At this juncture, let us decipher the legal position on the issue of reversal of credit as provided for under the erstwhile laws as well.
Legal Position under the Erstwhile Laws
Under the erstwhile regime, the CENVAT Credit Rules, 2004 (“CCR”) prescribed the mechanism for availment and utilisation of credit by an assessee. Rule 3(1) of the CCR enabled a manufacturer or producer of final products or provider of output service to take credit of the specified taxes, duties and cesses paid on inputs or input service.

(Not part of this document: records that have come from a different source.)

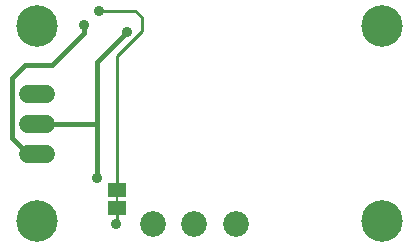
<source format=gbr>
G04 EAGLE Gerber RS-274X export*
G75*
%MOMM*%
%FSLAX34Y34*%
%LPD*%
%INBottom Copper*%
%IPPOS*%
%AMOC8*
5,1,8,0,0,1.08239X$1,22.5*%
G01*
%ADD10R,1.600200X1.168400*%
%ADD11R,0.203200X0.635000*%
%ADD12C,3.516000*%
%ADD13C,1.508000*%
%ADD14C,2.184400*%
%ADD15C,0.906400*%
%ADD16C,0.406400*%
%ADD17C,0.254000*%


D10*
X93345Y52070D03*
X93345Y36830D03*
D11*
X93345Y44450D03*
D12*
X317500Y25400D03*
X317500Y190500D03*
D13*
X32940Y133350D02*
X17860Y133350D01*
X17860Y107950D02*
X32940Y107950D01*
X32940Y82550D02*
X17860Y82550D01*
D12*
X25400Y190500D03*
X25400Y25400D03*
D14*
X193750Y22860D03*
X158750Y22860D03*
X123750Y22860D03*
D15*
X65722Y191396D03*
D16*
X65722Y185102D01*
X38100Y157480D02*
X15240Y157480D01*
X4572Y146812D01*
X17780Y82550D02*
X25400Y82550D01*
X38100Y157480D02*
X65722Y185102D01*
X4572Y146812D02*
X4572Y95758D01*
X17780Y82550D01*
D15*
X78105Y203675D03*
D17*
X108745Y203675D01*
X114300Y198120D01*
X114300Y186690D01*
X93345Y165735D02*
X93345Y52070D01*
X93345Y165735D02*
X114300Y186690D01*
D15*
X92710Y22860D03*
D17*
X93345Y23495D02*
X93345Y36830D01*
X93345Y23495D02*
X92710Y22860D01*
D15*
X101600Y185420D03*
D16*
X76200Y160020D01*
D15*
X76200Y62230D03*
D16*
X76200Y107950D02*
X76200Y160020D01*
X76200Y107950D02*
X76200Y62230D01*
X76200Y107950D02*
X25400Y107950D01*
M02*

</source>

On the other hand, Rule 6(1) of the CCR carved a restriction on availment of CENVAT credit of inputs/input services used in the manufacture of exempted goods or for provision of exempted services. In terms of the explanation to Rule 6(1), exempted goods included non-excisable goods cleared for a consideration and exempted services included an activity which is not a service under Section 65B(44) of the Finance Act, 1994, provided such activity has used inputs or input services. This mechanism therefore restricted the credit on exempted goods (including non-excisable goods) or exempted services (including activity not qualifying as a service). As a necessary corollary, CENVAT Credit of taxes or duties paid on dutiable goods and taxable services was duly allowed including services covered under reverse charge.
At this point, it becomes necessary to note that while Rule 6(2)/Rule 6(3) of the CCR specified the mechanism to reverse the credit, several notices were issued to assessees demanding tax or duty from them, which was in excess of the total credit availed by such assessees. The Hon’ble Courts took notice of the basic tenet of law that machinery provisions cannot override substantive law and set aside such demands where the credit to be reversed under Rule 6 of the CCR was highly disproportionate to the total credit taken.
Conclusion and Recommendation
On a comparative analysis of the legal position stated in the aforesaid paragraphs, it is evident that in the pre-GST era, there was no requirement to reverse the CENVAT Credit on services covered under reverse charge. The very object of purport of the erstwhile laws was to restrict the credit attributable to exempted goods manufactured or exempted services provided and not otherwise.
By way of the introduction of the condition relating to the reversal of credit in case of supplies where payment of tax is made by the recipient, the GST Laws have sought to link the payment mechanism with availment of credit and thereby disentitle the supplier from so much of the credit used to make supply covered under reverse charge. In our view, the payment mechanism should not be a decisive factor in determining the eligibility to avail input tax credit in as much as it amounts to restricting of credit which is otherwise available. The restriction placed under Section 17(3) of the CGST Act by way of a machinery provision seems to over-reach its authority and take away the rights conferred by the enabling provision under Section 16 of the CGST Act by artificially expanding its scope. This is contrary to the legal principle as enunciated in the erstwhile regime, viz., that a machinery provision cannot override an enabling provision.
The denial sought vide the machinery provision of Section 17(3) straddles the very spirit and intent of introduction of GST law, which is to mitigate the ill effects of tax cascading and pass on the credit throughout the supply chain. In fact, to the extent of the supply of services liable to tax under reverse charge, the said Section essentially takes away from one hand the benefit granted and simultaneously deprives the assessee of a benefit, which otherwise have been admissible thereto. While one may contest the legality of the issue before the High Courts, it would be interesting to see whether the balance lies in favour of the assessees or not.